民国十九年春,原本来得毫无稀奇。上年年尾收得极不漂亮,苏、常、浙、沪蚕茧歉收,整年底存空虚,将够自产,却接不住新一轮。十好几年遇一个灾年,商户都习以为常,是认命的。反正临着新年,这桩愁事因为约定俗成的惯例而友好地搁下。然而日子总要往前过,烂摊子还是要靠人扫。上元节一过完,跟泥土底下埋的虫子一样,慢慢复苏着活过来。
早晨阿诚半寐半醒地赖着床,掖好被角以防大哥来揪。明楼还像前些天一样起得早,匆忙离开书房,没闲心管他。
耳朵里听见脚步,阿诚暗暗使劲护着他的被窝,还假装一动不动,内心其实都紧张醒了。
“你快起来。”
“带你去骑马玩好不好?”
明楼向来言出必践,这种事从不哄他。阿诚郁闷停了装睡,露出脑袋来,呜呜地说:“大哥你前天才揍过我……”
“哦。“倒是几乎忘了。明楼淡笑着低头揉太阳穴,“那好,起来补你的功课。眼见要开学,等着先生跟你追讨?”
就这样轻飘飘说起抄的事。
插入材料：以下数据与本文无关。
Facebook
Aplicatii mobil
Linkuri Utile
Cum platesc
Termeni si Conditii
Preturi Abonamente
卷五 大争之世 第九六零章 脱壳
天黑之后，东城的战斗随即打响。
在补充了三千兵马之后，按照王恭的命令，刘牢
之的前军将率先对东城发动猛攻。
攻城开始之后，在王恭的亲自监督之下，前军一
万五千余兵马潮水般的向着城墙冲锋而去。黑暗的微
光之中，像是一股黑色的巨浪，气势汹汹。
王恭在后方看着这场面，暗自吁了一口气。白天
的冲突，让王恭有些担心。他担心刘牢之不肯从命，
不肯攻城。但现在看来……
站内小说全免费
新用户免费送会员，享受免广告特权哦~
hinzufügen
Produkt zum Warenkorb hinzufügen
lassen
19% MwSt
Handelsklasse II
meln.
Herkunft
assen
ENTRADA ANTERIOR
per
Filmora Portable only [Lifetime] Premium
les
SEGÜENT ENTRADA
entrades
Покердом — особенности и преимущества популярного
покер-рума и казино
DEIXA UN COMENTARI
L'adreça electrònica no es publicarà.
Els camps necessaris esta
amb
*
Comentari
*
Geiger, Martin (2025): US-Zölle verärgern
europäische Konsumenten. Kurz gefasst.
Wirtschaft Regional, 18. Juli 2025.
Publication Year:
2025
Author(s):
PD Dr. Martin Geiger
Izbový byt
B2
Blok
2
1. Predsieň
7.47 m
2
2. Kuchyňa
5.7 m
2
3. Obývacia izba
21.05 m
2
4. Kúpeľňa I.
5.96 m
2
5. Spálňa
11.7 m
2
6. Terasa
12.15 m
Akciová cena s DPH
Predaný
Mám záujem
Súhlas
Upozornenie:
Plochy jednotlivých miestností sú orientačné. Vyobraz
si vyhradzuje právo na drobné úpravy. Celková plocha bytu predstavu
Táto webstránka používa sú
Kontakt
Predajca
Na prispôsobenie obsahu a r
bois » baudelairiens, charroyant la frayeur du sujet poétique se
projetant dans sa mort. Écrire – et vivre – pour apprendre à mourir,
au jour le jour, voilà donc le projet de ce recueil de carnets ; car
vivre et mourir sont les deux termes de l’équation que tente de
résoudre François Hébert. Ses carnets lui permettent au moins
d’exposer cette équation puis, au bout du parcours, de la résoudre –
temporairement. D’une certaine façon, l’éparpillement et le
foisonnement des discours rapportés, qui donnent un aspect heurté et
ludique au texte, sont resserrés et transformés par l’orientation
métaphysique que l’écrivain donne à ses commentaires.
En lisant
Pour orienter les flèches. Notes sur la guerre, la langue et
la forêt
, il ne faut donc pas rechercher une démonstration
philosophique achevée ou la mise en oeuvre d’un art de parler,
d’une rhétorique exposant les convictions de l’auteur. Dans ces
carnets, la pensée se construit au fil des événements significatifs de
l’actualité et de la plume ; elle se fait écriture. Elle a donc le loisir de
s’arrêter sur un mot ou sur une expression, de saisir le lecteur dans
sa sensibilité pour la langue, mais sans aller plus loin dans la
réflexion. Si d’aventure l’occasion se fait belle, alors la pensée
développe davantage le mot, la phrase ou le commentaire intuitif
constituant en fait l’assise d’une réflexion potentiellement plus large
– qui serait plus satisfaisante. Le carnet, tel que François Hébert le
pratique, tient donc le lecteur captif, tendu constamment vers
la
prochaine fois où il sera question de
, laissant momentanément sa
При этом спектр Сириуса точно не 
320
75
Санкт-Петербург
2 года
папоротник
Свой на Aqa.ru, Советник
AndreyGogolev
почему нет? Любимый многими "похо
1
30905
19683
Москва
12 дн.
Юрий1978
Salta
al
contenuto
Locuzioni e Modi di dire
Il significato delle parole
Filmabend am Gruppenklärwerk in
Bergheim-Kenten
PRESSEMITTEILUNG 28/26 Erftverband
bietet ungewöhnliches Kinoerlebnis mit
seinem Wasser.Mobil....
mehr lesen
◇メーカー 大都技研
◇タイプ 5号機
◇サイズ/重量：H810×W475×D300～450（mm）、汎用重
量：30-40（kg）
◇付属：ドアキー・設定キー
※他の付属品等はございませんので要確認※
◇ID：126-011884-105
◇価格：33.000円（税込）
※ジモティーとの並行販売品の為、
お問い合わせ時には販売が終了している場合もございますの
明楼没再多余骂他,好像雁过无痕,真不追究了。阿诚反而心虚,慢慢缩起来靠到床头,仔细去观察大哥神色,也没看出太多异样。大哥一直是这副不辨喜怒的表情,但不知为什么,如今总感觉有些沉重。能让大哥蹙眉的原有很多,可是再大的事他也就只蹙一蹙眉。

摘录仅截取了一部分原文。